Among large animals, success is quite frequent, as with the humpback whale and Przewalski's horse. Little known mammals and birds fare badly though, as witnessed but the dwarf three-toed sloth, living on one tiny island off Panama. They are the smallest and the slowest sloth and also critically endangered. The chances for their survival can be quickly worked out.
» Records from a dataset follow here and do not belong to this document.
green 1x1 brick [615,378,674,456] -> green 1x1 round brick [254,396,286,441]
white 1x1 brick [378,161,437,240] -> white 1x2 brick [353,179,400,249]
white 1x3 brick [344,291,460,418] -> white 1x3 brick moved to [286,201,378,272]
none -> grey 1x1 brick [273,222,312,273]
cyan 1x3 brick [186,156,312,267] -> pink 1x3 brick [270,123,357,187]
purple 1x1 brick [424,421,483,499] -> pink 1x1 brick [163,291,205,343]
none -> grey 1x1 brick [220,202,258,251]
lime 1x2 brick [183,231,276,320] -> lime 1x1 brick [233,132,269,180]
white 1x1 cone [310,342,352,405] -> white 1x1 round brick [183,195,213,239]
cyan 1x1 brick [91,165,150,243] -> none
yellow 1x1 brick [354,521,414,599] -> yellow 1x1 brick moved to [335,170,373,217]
An Asian antelope, the saola, is down to 20 or so individuals is in a similar situation as few ever see it. The UK is not without its problems. The only fungus mentioned in the report is the colourful willow blister, located only in a Welsh valley. Other countries are less lucky. Many have threatened species of all kinds such as the Brazilian forest insects, reptiles, birds and mammals - and I still missed most of them out, I bet! The Actinote zikani butterfly was thought extinct then rediscovered in Sao Paulo in 1991.

Actinote zikani

Actinote zikani butterfly; Credit: © Andre Freitas

Below is the largest of the American primates (apart from humans). It is probably also the world's most endangered, living as a neighbour of the butterfly above, and still hunted despite having a population of less than 850, which is the estimate for 2005.

Brachyteles hypoxanthus

Brachyteles hypoxanthus; Credit: © Andrew Young

We could go on into the fabled 100 but fables are what they will quickly become if they are unnoticed in all too frequent reports. The Sumatran rhino perhaps stands for all the others: some too small to be noticed and others too rare to be ever seen again. Either way, the IUCN are right to note that they are immensely valuable. It's simply up to you to persuade all of those who reasonably believe, They think, that they are worthless, and it's uneconomic to try and preserve their habitats in times of financial instability.